Berkeley Lab Checkpoint/Restart Flyer for SC2004
Berkeley Lab Checkpoint/Restart (BLCR) for Linux
Researchers at Berkeley Lab's Future Technologies Group (FTG) are implementing checkpoint/restart for Linux. Our goal is to provide a robust, production quality implementation that checkpoints a wide range of applications, without requiring changes to be made to application code. Additionally, we require a preemptive implementation, allowing the use of checkpointing as a batch scheduling tool. Our strategy for meeting these goals is to implement BLCR mostly at the Linux kernel level. Implementing checkpoint/restart in the Linux kernel level poses many challenges, but has many benefits. Traditional UNIX checkpointing, provided by some vendors, requires very large changes to the UNIX kernel. Since we lack full control over the Linux kernel, our checkpoint implementation is designed not as a kernel patch, but as a module; making BLCR an addition to the kernel rather than introducing changes to existing code. Our work builds upon the vmadump kernel module from BProc.
Support for MPI Applications
In addition to the kernel module, BLCR is designed with a user space library component for extensibility - especially in the area of checkpointing communications such as those present in an MPI application. The user space library allows an application or library to block checkpoints during critical sections, and to register special handlers for checkpoint and restart events. Using this interface, FTG and the Indiana University Open Systems Lab have added checkpoint/restart support to LAM/MPI. This work has taught us a great deal about how checkpoint restart should behave in an MPI library. (Our results are described in [1]). Checkpoint/Restart is available in the 7.x versions of LAM/MPI, including TCP/IP and gm support. More information and downloads are available at http://www.lam-mpi.org
Support for Scalable Systems Software
The DOE-funded SciDAC Scalable Systems Software ISIC is building a set of software components and interfaces for resource management of large parallel computers, independent of architecture and Operating System. Checkpoint/Restart is an integral part of the center's general resource management strategy. FTG is funded to develop BLCR as the reference implementation of checkpoint/restart for the Scalable Systems Software Suite, as well as specifying standard (implementation-neutral) interfaces between checkpoint/restart and other software components in the Scalable Systems Software Suite. More information and downloads of the Scalable Systems Software reference suite is available at http://www.csm.ornl.gov/oscar/sss/
Feature Highlights for BLCR
- Fully Open Source (GPL and LGPL) licensing
- Fully SMP safe
- Rebuilds the virtual address space and restores registers
- Supports both the LinuxThreads and new NPTL implementations of POSIX threads
- Restores file descriptors, and state associated with an open file
- Restores signal handlers, signal mask, and pending signals
- Restores the process ID (PID), thread group ID (TGID), parent process ID (PPID), and process tree to old state
- Tested against a variety of Linux 2.4 kernels, distributions and C library versions
- Currently implemented only for IA32
Platforms Supported by BLCR
BLCR is presently limited to IA32 hardware, and has been developed and tested primarily on Red Hat 8 and Red Hat 9 distributions. However, wide portability is a primary goal.
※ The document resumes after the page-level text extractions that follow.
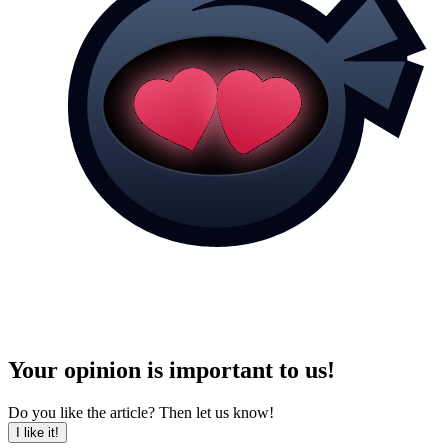
Your opinion is important to us!
Do you like the article? Then let us know!
I like it!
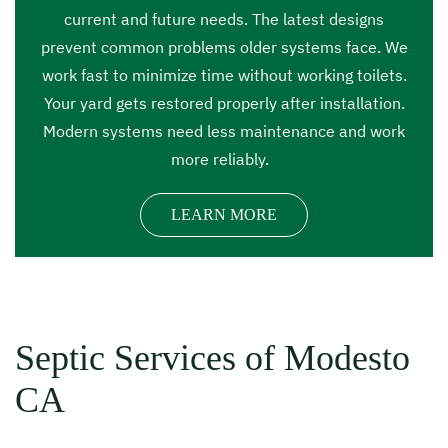
current and future needs. The latest designs
prevent common problems older systems face. We
work fast to minimize time without working toilets.
Your yard gets restored properly after installation.
Modern systems need less maintenance and work
more reliably.
LEARN MORE
Septic Services of Modesto
CA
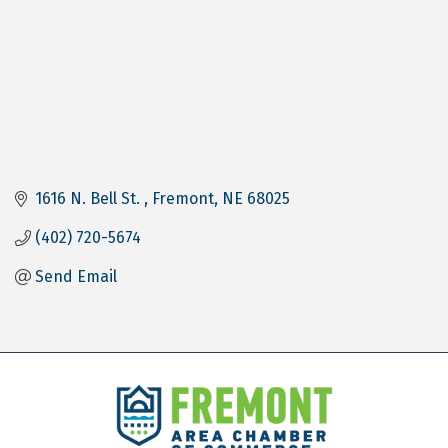
1616 N. Bell St. 
Fremont
NE
68025
(402) 720-5674
Send Email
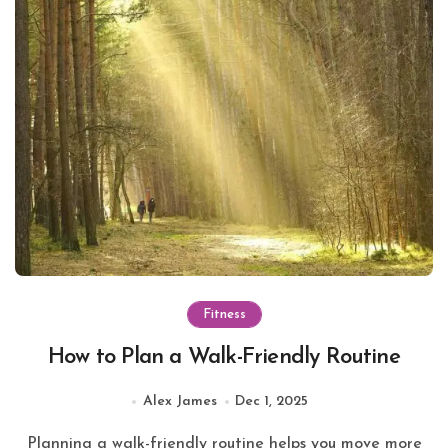
Fitness
How to Plan a Walk-Friendly Routine
Alex James
Dec 1, 2025
Planning a walk-friendly routine helps you move more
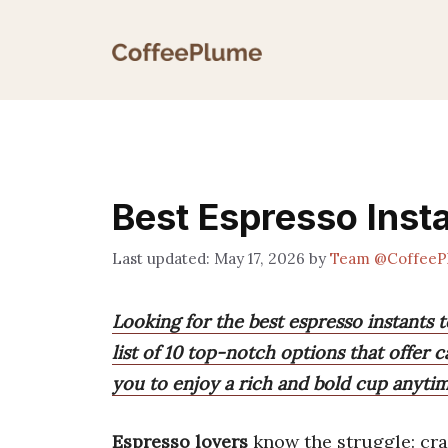
Skip
to
content
Best Espresso Inst
May 17, 2026
by
Team @CoffeeP
Looking for the best espresso instants t
list of 10 top-notch options that offer c
you to enjoy a rich and bold cup anyti
Espresso lovers
know the struggle: crav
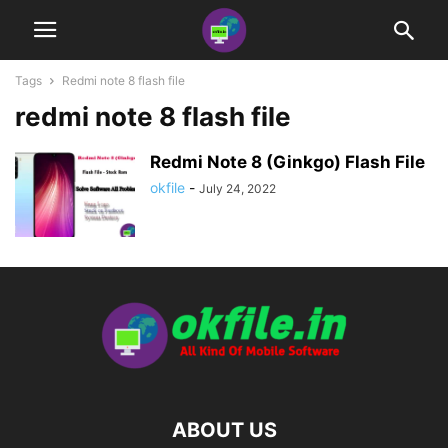
Tags
Redmi note 8 flash file
redmi note 8 flash file
Redmi Note 8 (Ginkgo) Flash File
okfile
-
July 24, 2022
ABOUT US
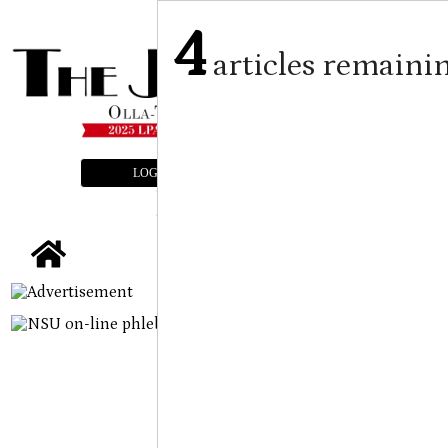
4
articles remaini
LOGIN
SUBSCRIBE
E-EDITION
tap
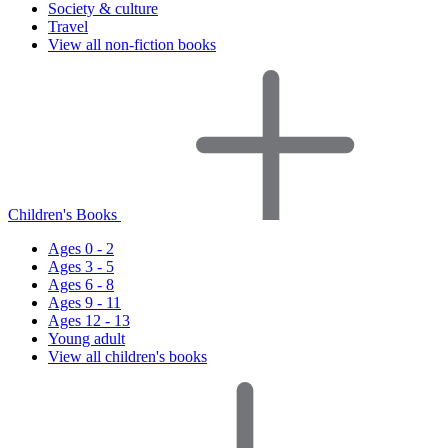
Society & culture
Travel
View all non-fiction books
Children's Books
Ages 0 - 2
Ages 3 - 5
Ages 6 - 8
Ages 9 - 11
Ages 12 - 13
Young adult
View all children's books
Therefore, BLCR is periodically tested against a variety of Linux kernels and distributions:
- Vanilla Linux 2.4 kernels 2.4.0 through 2.4.27
- Full distributions with their associated kernels
- Red Hat 7.1 through 7.3, Red Hat 8, and Red Hat 9
- SuSE Linux 9
- CentOS 3.1
- GNU C library (glibc) versions 2.1 through 2.3
Plans for BLCR
Next steps include
- Special device files such as /dev/null, /dev/zero and /dev/random
- Coherent checkpoints of process groups and sessions
- Process group support allows checkpointing of command pipelines (e.g. grep foo bar | sort)
- Sessions support eases integration with most batch systems and allows checkpointing of login shells
- Support for Linux 2.6
- Support for Opteron, IA64 and PowerPC architectures
BLCR Projects Participants
Berkeley Lab Future Technologies Group (FTG)
- Paul Hargrove
- Jason Duell
- Eric Roman (alumni)
Indiana University Open Systems Lab
- Andrew Lumsdaine
- Jeff Squyres
- Sriram Sankaran (alumni)
- Brian Barrett (alumni)
Source Code Availability and Further Information
BLCR is now available from the Future Technologies Group web site
References
- The LAM/MPI Checkpoint/Restart Framework: System-Initiated Checkpointing. In LACSI Symposium, October 2003. Sriram Sankaran, Jeffrey M. Squyres, Brian Barrett, Andrew Lumsdaine, Jason Duell, Paul Hargrove, and Eric Roman.
- The Design and Implementation of Berkeley Lab's Linux Checkpoint/Restart., Duell, J., Hargrove, P., and Roman., E.